[Start of section]
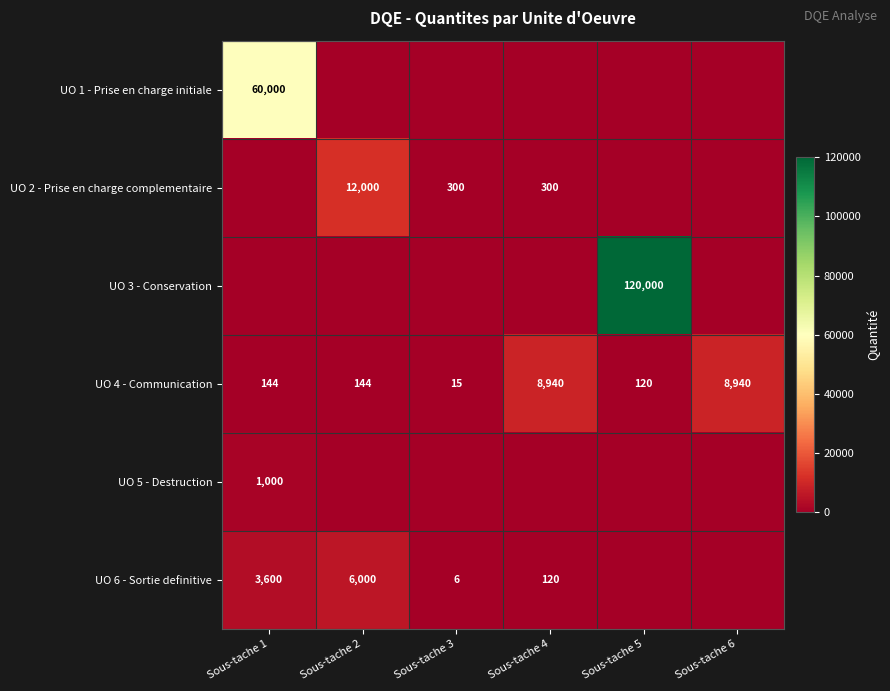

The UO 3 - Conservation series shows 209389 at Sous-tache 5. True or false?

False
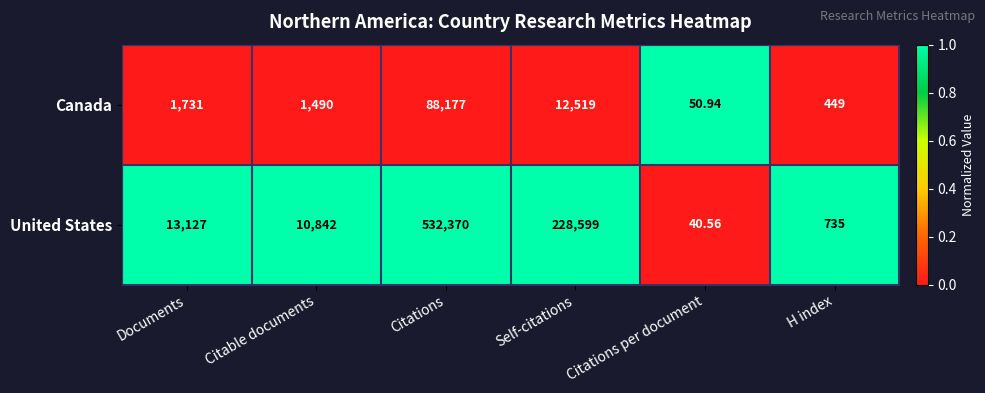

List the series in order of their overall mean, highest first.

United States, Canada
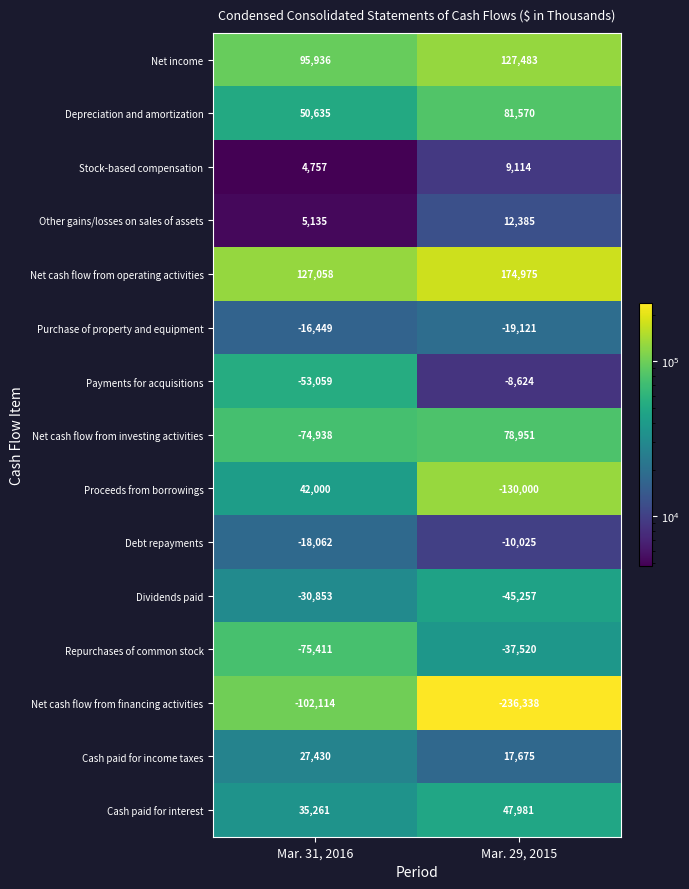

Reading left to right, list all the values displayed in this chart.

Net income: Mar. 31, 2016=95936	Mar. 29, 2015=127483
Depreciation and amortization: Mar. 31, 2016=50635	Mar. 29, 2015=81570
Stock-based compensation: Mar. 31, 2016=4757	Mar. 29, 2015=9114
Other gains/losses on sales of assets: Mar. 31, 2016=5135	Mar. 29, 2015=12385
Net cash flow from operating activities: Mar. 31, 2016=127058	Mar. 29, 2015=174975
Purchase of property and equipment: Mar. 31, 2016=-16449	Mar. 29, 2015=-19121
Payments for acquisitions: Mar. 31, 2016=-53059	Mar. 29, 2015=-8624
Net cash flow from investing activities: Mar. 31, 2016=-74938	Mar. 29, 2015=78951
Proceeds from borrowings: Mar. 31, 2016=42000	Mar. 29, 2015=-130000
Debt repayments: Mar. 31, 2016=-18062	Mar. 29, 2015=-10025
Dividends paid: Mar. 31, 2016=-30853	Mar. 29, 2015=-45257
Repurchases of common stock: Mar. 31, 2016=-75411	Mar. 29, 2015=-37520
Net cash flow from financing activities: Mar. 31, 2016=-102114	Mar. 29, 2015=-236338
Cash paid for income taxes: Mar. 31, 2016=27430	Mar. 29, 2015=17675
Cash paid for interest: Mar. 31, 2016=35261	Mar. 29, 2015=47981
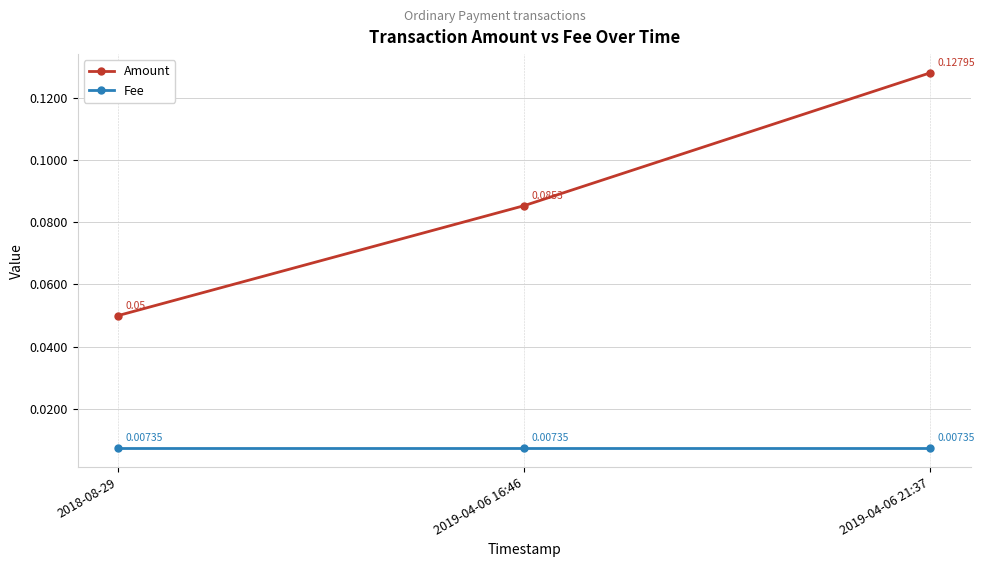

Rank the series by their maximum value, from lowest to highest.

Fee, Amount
[End of section]
[Start of section]
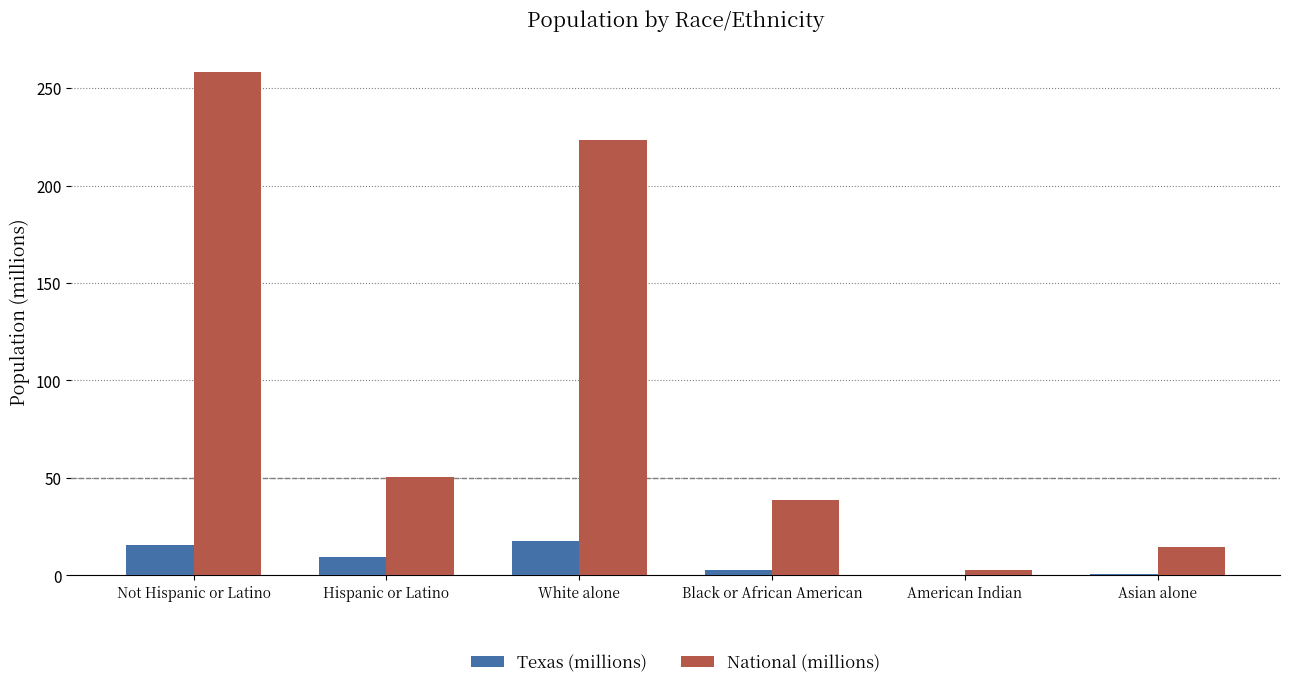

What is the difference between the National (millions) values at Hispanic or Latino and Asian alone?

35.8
[End of section]
[Your assignment]: Put every line above, from the line with "United States, Canada" up to and including the line with "Cash paid for interest: Mar.", into a JSON list of strings with one string per line. Skip blank lines and leave the pictures out.

[Answer section]:
[
  "United States, Canada",
  "Reading left to right, list all the values displayed in this chart.",
  "Net income: Mar. 31, 2016=95936\tMar. 29, 2015=127483",
  "Depreciation and amortization: Mar. 31, 2016=50635\tMar. 29, 2015=81570",
  "Stock-based compensation: Mar. 31, 2016=4757\tMar. 29, 2015=9114",
  "Other gains/losses on sales of assets: Mar. 31, 2016=5135\tMar. 29, 2015=12385",
  "Net cash flow from operating activities: Mar. 31, 2016=127058\tMar. 29, 2015=174975",
  "Purchase of property and equipment: Mar. 31, 2016=-16449\tMar. 29, 2015=-19121",
  "Payments for acquisitions: Mar. 31, 2016=-53059\tMar. 29, 2015=-8624",
  "Net cash flow from investing activities: Mar. 31, 2016=-74938\tMar. 29, 2015=78951",
  "Proceeds from borrowings: Mar. 31, 2016=42000\tMar. 29, 2015=-130000",
  "Debt repayments: Mar. 31, 2016=-18062\tMar. 29, 2015=-10025",
  "Dividends paid: Mar. 31, 2016=-30853\tMar. 29, 2015=-45257",
  "Repurchases of common stock: Mar. 31, 2016=-75411\tMar. 29, 2015=-37520",
  "Net cash flow from financing activities: Mar. 31, 2016=-102114\tMar. 29, 2015=-236338",
  "Cash paid for income taxes: Mar. 31, 2016=27430\tMar. 29, 2015=17675",
  "Cash paid for interest: Mar. 31, 2016=35261\tMar. 29, 2015=47981"
]